Performances at the DeBartolo Performing Arts Center by Ronald K. Brown’s New York-based Evidence contemporary dance ensemble on Jan. 22-24 will include opportunities for community engagement and connections to the Martin Luther King Jr. holiday to promote understanding and unity.

Community members “from ages 8 to 80” are invited to audition for a chance to perform with the ensemble in “On Earth Together,” which uses the music of Stevie Wonder. Walk-in auditions start at 6 p.m. Jan. 14. No dance training or experience is required.

After the Jan. 23 performance, Community, ritual and shared experience dancers from Indiana University South Bend, led by Kelly Morgan, and community drummers led by longtime teacher and performer James Riley will offer an additional celebration called “Higher Ground.”

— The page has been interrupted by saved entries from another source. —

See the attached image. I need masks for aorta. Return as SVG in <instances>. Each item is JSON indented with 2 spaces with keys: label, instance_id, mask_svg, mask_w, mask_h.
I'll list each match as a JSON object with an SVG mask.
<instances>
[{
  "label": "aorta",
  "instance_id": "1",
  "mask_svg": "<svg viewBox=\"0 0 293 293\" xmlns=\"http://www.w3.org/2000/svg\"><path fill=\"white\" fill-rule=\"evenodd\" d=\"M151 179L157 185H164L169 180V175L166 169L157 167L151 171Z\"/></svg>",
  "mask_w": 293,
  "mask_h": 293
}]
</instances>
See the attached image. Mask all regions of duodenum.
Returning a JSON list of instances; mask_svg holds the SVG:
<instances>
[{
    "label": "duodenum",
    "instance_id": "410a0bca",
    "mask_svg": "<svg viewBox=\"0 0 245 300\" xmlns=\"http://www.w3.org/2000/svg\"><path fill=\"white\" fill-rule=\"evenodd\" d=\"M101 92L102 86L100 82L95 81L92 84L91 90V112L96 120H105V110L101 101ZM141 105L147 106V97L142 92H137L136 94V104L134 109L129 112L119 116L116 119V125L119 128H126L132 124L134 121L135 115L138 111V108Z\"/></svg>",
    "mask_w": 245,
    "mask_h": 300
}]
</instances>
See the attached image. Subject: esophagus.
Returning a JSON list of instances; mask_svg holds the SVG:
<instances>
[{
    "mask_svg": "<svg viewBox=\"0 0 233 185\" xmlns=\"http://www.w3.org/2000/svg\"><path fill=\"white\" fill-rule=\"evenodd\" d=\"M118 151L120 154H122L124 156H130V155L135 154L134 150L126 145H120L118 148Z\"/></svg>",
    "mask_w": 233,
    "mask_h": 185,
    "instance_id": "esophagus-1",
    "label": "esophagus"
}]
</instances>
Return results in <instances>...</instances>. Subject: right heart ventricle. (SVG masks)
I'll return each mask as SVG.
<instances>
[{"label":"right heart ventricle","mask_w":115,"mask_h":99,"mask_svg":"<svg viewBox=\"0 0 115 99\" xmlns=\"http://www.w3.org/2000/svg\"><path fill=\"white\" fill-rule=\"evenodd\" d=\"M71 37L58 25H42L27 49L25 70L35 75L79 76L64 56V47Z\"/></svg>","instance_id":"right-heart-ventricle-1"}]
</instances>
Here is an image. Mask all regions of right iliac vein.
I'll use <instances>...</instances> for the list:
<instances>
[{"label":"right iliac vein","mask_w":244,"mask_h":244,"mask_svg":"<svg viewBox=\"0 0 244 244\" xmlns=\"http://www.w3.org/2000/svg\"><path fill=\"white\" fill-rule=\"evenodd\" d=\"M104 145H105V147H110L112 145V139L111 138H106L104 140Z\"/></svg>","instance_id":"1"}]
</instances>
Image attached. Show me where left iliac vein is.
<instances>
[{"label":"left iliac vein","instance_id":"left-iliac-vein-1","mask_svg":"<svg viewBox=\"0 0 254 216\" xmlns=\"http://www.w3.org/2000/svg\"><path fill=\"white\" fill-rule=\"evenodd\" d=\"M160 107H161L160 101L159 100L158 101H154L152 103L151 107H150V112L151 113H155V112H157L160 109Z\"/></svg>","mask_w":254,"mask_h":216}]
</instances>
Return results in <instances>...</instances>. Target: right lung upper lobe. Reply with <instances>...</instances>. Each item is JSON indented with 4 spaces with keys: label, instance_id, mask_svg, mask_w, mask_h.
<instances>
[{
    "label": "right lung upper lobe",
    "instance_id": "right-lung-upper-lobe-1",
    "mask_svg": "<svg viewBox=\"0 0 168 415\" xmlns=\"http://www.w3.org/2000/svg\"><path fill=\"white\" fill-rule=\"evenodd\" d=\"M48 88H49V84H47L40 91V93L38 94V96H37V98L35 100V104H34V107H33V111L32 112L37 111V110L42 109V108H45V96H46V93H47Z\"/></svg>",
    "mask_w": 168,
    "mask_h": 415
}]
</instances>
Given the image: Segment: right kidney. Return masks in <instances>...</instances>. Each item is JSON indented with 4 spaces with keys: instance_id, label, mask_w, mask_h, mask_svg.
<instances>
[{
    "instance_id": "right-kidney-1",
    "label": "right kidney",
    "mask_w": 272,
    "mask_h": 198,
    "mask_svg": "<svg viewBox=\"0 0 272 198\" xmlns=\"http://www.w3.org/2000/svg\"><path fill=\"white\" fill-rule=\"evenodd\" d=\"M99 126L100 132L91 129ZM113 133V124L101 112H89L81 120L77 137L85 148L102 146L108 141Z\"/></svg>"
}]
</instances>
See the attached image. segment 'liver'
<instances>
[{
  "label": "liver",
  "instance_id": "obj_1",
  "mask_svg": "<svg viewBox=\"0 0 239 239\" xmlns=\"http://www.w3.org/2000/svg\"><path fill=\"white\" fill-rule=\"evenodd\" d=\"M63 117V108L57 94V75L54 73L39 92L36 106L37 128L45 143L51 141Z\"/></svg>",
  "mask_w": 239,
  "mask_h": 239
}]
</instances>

The events are the culmination of a focus on community relations that started in November with performances of “In the Heat of the Night” by the L.A. Theatre Works, says Leigh Hayden, the performing arts center’s director of external relations.

“We used that as a launching point to get people to start thinking about how we can come together as a community and give people the chance to express what their thoughts are on how we can achieve what we call Higher Ground,” she says. “How do people from different racial, cultural and ethnic backgrounds come together and work for a solution?”

The project includes multimedia displays and sticky notes on a whiteboard where theatergoers jot their own thoughts, hopes and dreams, Hayden says. A version of the board will be in a booth at the community King Day Celebration at South Bend’s Century Center.

The initiative has gained heightened relevance in the face of recent nationwide racial tensions over the killing of African-Americans by white police officers, she says, referring to King’s “something is happening” line in his “I’ve Been to the Mountaintop” speech.

“This is also a time when something is happening in our community, something is happening in our society,” Hayden says. “How can we use the art that’s presented here to open dialogue, to have people think of the content, when it is thoughtful content and relevant, not just entertainment, and bring people into conversations who normally wouldn’t participate? Art is relevant. Art does have power. That’s one of the things we’re trying to get across. Art has power. It has power to move things forward.”

Anna Thompson, executive director of the performing arts center, says Brown’s uplifting, often spiritual approach invites audiences to enjoy while prodding them to think without shame.

“You have to pull them in and keep them there,” she says. “Ron has a loving way of doing that. “If we can open the dialogue, people can have the conversation. The arts allow us to look at things differently, more objectively than when we experience it personally. We have to find the common ground. We are all on this planet together.”